Alfredo Carrasquillo and a friend were smoking cigarettes in the hallway of a Harlem housing project last summer when two police officers appeared out of nowhere and ordered them to put their hands against the wall. When the cops searched Carrasquillo’s pocket, they found a little weed -- enough to roll a few joints. It was also enough to ensure he spent the weekend in jail and ended up with a misdemeanor on his record.
Carrasquillo told a version of this story on the steps of Brooklyn Borough Hall Friday morning, surrounded by politicians and drug-law reformers. The crowd had gathered there to applaud a major development in New York City drug politics: In a confidential memo obtained by The New York Times, Brooklyn District Attorney Ken Thompson told Police Commissioner Bill Bratton earlier this month that he will stop prosecuting people found with small amounts of pot.
One reason is so that “individuals, and especially young people of color, do not become unfairly burdened and stigmatized by involvement in the criminal justice system for engaging in nonviolent conduct that poses no threat of harm to persons or property,” Thompson explained, according to an excerpt of the memo that appeared in the Times on Wednesday.
At the rally, Carrasquillo said he hoped Thompson’s decision would inspire others to make similar moves. “We hope that other DA's will follow Brooklyn's lead,” he said. “And we hope the NYPD is listening.”
Every year, thousands of people are arrested in New York for possessing 25 grams or less of marijuana, a misdemeanor that can result in jail time. Although these arrests have dropped sharply in the past two years, critics say they’re still too common. Last year, 29,927 people were arrested in New York City for marijuana possession, according to data provided to The Huffington Post by the New York state Division of Criminal Justice Services.
Under a 1977 state law, possession of a small amount of marijuana is only punishable by an arrest and jail time if the drug is in “public view.” But civil liberties advocates say the police often get around this rule by forcing suspects to empty their pockets, which is illegal. Former New York City Police Commissioner Ray Kelly directed officers to stop this practice three years ago, but critics say it continues.

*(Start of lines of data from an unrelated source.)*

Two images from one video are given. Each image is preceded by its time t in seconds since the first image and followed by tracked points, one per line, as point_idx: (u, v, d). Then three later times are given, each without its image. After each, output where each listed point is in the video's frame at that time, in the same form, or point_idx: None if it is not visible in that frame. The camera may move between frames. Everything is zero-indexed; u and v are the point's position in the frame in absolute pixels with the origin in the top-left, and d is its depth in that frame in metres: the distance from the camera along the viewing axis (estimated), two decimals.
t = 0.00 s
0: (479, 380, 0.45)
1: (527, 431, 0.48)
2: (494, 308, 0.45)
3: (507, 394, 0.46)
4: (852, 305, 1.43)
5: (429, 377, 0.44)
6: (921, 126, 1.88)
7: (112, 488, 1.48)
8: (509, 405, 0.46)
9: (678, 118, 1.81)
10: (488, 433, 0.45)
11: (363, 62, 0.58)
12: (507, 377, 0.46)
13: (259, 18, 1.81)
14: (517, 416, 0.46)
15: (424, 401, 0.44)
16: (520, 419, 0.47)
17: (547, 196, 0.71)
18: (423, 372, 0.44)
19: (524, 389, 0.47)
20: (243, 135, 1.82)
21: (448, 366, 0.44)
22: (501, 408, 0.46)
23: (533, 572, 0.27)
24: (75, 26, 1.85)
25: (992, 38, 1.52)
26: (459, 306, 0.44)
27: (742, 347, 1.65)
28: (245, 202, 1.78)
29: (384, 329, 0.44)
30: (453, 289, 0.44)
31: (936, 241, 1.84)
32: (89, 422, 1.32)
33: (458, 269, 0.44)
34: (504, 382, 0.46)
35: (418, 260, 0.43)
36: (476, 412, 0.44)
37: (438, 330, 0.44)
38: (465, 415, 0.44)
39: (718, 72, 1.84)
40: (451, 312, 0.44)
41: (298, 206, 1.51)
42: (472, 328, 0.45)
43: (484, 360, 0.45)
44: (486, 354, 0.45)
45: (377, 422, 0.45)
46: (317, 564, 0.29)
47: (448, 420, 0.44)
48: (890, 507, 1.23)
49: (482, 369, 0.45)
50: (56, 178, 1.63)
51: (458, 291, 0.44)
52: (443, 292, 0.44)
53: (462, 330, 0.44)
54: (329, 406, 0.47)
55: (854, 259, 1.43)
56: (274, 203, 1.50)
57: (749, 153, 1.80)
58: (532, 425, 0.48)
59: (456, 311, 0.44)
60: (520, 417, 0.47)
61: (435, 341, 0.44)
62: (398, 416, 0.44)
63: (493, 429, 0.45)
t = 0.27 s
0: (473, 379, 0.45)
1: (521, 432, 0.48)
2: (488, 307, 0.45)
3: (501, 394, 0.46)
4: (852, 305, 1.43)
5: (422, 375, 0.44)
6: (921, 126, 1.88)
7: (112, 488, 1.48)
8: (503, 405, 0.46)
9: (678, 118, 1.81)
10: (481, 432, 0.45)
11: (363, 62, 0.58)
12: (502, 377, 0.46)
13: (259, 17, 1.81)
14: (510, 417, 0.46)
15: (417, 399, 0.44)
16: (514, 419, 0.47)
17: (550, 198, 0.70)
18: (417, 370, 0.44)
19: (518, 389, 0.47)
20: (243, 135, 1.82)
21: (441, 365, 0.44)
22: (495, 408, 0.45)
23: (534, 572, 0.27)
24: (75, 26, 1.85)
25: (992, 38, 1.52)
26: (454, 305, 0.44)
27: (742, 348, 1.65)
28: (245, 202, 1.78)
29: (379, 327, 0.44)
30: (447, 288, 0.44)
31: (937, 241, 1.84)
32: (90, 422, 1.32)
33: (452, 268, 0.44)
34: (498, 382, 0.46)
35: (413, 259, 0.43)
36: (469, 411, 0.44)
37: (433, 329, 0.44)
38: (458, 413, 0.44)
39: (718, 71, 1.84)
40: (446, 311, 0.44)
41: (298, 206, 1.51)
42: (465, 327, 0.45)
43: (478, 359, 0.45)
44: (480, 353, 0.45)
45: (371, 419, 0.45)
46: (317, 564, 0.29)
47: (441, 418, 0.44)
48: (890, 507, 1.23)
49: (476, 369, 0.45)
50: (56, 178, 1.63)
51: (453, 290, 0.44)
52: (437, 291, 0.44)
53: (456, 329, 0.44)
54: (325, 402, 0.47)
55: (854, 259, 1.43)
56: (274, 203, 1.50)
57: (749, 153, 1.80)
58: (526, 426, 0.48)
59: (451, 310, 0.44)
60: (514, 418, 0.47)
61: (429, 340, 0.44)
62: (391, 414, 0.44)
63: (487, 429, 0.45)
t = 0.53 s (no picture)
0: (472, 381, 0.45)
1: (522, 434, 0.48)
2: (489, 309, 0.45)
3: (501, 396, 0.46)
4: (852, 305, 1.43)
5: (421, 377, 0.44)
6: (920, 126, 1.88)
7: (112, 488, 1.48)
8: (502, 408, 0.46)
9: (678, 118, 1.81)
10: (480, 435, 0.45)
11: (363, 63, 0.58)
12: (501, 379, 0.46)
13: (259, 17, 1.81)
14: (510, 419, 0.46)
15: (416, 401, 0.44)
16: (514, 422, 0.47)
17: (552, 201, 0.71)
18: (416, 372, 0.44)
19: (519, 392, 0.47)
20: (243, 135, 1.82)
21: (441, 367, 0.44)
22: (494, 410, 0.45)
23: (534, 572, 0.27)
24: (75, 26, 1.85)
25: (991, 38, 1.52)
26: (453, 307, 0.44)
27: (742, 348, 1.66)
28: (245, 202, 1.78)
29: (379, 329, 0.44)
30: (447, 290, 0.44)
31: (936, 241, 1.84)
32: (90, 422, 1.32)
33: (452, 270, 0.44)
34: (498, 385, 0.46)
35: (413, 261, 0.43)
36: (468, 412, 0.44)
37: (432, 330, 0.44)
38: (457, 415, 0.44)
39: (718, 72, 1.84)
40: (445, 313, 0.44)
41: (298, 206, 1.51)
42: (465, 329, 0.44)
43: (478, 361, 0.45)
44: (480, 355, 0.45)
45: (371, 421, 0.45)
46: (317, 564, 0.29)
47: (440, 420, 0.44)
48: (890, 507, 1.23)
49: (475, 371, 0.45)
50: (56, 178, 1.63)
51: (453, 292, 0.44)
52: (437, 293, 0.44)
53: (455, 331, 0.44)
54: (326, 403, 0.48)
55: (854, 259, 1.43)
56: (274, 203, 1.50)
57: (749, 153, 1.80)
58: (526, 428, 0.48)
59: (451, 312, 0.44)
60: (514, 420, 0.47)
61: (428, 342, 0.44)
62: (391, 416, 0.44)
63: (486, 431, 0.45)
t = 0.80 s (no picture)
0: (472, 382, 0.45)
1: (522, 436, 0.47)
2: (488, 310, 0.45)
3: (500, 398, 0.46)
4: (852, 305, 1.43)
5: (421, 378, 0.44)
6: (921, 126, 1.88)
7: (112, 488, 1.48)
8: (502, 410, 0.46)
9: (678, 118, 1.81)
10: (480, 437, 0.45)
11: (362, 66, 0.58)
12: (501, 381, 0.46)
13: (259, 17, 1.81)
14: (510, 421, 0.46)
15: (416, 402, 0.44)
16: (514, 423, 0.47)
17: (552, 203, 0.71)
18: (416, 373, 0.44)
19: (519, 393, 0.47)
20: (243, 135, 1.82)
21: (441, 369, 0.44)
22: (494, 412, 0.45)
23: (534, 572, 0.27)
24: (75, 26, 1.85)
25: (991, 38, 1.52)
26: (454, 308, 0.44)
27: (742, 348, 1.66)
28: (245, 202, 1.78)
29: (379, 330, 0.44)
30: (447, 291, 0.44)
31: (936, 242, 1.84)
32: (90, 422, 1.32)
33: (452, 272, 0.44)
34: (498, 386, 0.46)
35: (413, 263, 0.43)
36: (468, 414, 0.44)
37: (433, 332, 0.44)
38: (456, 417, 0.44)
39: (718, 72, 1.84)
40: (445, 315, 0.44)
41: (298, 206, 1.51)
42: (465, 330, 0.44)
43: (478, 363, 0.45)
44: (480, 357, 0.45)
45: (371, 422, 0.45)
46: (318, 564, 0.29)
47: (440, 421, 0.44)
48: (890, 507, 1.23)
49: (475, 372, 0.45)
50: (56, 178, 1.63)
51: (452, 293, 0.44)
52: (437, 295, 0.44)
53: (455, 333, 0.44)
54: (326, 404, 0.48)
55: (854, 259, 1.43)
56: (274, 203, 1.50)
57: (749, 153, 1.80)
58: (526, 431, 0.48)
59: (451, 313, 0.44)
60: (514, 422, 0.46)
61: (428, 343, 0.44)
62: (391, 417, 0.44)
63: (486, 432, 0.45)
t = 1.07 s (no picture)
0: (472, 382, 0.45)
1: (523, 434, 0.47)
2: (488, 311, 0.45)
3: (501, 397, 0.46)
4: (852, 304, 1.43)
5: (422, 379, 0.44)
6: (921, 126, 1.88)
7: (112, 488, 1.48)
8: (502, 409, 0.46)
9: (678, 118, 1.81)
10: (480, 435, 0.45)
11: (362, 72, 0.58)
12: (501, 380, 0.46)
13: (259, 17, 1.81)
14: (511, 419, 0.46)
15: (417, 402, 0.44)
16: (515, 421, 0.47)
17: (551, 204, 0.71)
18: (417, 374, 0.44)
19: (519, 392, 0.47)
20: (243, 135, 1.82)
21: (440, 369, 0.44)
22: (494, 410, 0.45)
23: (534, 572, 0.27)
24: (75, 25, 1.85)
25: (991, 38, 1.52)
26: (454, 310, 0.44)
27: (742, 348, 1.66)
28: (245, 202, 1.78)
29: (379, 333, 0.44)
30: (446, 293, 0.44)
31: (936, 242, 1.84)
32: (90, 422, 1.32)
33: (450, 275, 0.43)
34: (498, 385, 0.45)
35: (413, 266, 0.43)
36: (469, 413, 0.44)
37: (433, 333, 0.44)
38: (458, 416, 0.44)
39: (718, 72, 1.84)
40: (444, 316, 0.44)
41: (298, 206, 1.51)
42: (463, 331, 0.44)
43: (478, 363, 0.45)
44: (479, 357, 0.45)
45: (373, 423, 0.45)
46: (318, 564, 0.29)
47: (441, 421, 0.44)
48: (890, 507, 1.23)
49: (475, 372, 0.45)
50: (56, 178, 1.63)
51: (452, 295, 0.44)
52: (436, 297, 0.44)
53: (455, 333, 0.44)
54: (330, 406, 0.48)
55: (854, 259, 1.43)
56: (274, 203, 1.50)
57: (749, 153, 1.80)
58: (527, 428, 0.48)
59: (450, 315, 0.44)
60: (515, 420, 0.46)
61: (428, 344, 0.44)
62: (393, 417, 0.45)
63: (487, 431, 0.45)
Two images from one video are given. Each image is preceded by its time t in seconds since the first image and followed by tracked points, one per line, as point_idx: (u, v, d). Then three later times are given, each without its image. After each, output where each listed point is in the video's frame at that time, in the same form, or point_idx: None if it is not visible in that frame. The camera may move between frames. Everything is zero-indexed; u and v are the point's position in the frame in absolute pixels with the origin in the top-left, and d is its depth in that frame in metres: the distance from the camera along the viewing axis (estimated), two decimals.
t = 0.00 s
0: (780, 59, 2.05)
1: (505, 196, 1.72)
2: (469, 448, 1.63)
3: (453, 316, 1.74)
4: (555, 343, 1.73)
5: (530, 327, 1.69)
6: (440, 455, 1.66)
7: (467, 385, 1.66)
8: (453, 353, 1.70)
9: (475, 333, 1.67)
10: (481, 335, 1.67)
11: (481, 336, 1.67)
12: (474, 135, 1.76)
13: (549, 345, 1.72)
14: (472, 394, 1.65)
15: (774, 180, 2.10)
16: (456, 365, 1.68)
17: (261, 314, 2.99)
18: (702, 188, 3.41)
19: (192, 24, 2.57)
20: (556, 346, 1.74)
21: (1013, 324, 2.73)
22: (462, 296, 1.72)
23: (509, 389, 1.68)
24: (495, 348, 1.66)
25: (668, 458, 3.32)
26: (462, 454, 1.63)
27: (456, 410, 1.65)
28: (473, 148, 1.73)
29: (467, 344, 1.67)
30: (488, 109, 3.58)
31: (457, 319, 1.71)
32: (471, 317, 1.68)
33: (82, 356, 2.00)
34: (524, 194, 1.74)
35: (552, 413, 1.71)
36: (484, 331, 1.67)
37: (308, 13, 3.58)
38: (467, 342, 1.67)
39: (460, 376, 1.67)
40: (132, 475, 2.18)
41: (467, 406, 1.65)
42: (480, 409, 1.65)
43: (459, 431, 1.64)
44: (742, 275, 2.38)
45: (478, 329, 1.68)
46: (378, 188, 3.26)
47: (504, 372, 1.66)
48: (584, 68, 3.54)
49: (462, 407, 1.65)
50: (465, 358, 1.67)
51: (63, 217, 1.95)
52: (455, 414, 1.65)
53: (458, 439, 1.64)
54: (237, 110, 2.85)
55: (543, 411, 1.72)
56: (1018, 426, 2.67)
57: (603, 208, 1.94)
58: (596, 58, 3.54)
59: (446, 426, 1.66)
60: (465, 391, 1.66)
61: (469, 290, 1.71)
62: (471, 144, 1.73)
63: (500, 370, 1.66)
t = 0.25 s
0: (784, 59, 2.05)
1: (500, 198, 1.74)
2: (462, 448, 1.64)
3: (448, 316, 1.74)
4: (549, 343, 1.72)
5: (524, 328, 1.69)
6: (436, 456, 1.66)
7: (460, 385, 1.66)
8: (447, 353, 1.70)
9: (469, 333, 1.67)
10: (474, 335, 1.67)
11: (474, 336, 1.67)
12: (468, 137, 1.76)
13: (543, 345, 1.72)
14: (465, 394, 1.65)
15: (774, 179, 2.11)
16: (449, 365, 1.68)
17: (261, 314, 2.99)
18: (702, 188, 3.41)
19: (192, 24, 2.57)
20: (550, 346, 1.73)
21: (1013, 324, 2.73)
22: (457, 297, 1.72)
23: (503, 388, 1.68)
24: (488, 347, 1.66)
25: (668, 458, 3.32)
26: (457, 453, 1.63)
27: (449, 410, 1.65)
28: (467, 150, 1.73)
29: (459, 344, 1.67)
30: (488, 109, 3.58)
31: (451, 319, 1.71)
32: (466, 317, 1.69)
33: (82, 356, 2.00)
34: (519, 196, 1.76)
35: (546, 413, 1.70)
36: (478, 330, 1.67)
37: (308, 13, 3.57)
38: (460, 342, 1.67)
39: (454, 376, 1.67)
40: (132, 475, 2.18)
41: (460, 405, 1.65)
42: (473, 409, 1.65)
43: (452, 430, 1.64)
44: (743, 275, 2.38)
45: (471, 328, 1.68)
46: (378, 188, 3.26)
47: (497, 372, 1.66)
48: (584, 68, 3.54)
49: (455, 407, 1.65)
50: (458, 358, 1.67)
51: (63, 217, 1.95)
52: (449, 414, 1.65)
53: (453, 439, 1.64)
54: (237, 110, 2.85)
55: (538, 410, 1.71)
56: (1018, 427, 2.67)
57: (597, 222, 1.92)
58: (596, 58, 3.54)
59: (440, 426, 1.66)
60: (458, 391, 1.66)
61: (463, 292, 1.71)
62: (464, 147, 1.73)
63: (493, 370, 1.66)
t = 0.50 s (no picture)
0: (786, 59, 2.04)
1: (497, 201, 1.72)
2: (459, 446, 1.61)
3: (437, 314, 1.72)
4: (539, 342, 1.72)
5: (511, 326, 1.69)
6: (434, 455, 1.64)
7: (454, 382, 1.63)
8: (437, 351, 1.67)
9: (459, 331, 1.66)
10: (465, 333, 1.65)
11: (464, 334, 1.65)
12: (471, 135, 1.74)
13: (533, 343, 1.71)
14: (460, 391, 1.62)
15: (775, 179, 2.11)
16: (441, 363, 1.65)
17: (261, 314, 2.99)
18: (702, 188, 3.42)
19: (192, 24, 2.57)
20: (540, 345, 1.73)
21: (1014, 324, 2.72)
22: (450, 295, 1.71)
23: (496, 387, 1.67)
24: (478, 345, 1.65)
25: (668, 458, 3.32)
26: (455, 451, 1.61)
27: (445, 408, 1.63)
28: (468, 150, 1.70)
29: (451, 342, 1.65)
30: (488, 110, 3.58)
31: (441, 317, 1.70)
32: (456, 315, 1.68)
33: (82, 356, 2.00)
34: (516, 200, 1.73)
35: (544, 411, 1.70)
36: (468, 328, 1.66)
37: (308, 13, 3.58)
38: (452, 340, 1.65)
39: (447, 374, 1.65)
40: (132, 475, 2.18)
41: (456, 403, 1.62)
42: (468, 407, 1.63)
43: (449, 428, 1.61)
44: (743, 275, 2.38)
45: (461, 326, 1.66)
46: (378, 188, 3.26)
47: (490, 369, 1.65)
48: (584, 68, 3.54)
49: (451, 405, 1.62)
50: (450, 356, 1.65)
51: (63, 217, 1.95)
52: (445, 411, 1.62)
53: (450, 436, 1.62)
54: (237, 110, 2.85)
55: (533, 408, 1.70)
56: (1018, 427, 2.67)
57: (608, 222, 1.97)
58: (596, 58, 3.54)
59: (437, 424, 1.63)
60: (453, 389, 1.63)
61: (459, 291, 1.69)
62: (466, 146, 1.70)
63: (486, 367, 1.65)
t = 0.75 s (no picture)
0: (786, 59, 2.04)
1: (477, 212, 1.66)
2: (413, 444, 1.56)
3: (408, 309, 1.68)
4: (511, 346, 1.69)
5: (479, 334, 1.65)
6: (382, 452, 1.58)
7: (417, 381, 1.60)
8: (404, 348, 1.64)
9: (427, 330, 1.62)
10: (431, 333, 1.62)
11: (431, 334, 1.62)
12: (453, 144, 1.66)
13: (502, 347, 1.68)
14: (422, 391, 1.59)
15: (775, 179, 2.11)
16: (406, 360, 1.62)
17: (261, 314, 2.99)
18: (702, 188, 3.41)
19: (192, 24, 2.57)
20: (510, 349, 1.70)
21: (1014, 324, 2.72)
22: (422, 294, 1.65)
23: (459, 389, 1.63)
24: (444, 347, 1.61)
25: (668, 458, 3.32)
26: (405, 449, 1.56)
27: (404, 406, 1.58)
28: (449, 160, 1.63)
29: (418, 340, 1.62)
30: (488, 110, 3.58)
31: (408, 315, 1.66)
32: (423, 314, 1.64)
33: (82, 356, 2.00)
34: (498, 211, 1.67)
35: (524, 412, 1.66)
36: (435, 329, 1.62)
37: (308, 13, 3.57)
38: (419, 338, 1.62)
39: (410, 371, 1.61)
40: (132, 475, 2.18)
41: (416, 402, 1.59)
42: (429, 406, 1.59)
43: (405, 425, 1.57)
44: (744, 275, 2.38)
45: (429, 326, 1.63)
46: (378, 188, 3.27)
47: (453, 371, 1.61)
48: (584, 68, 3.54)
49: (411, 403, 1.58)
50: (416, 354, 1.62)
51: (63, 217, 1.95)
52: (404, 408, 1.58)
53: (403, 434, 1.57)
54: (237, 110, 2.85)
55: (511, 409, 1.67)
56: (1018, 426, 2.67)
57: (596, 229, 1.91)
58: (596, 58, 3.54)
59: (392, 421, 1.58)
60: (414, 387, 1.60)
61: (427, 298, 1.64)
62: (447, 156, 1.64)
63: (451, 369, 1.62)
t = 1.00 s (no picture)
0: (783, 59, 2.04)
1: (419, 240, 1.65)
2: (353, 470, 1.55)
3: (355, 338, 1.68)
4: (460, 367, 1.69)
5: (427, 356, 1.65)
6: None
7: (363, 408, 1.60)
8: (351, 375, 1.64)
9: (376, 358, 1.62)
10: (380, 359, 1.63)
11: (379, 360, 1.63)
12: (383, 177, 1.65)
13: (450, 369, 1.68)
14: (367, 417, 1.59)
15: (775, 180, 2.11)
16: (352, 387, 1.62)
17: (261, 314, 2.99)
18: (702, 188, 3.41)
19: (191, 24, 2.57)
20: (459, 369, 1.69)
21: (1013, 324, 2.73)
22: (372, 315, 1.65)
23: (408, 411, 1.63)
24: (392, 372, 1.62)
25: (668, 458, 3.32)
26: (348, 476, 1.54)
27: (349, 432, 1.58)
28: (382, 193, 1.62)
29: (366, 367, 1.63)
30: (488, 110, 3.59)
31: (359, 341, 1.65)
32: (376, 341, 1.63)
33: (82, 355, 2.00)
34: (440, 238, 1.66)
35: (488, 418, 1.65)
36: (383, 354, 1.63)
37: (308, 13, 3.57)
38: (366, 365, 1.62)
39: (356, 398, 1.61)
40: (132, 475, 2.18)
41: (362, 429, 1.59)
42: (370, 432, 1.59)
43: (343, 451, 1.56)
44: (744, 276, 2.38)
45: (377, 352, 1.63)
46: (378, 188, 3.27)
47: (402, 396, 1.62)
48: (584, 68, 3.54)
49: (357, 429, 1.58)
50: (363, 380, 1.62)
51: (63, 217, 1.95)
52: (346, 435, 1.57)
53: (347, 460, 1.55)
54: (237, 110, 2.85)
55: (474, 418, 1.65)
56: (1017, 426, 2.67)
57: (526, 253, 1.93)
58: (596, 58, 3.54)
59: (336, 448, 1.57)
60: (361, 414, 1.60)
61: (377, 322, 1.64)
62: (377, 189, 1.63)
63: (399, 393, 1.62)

Carrasquillo was joined on the Borough Hall steps by a procession of local leaders, including Brooklyn Borough President Eric Adams. “If you walk through any community in Brooklyn, you can smell marijuana,” he said, “yet the only place the laws were enforced were in the black and brown areas.”
Indeed, black people are nine times more likely than whites to be arrested for marijuana possession in both Brooklyn and Manhattan, according to a 2013 report from the New York Civil Liberties Union. Brooklyn and Manhattan have the highest racial disparities in the entire state when it comes to arrests for marijuana.
Last year, the New York State Assembly passed a bill aimed at reducing these racial disparities; it would have made possession in public view a violation punishable by a fine, instead of an arrest.
The bill eventually died in the state Senate. But Assemblyman Karim Camara, the bill’s lead sponsor, told the crowd in Brooklyn on Friday that he hoped Thompson’s policy could lend some momentum to a renewed push for statewide reforms. “We’ll be able to say it started in Brooklyn,” he said.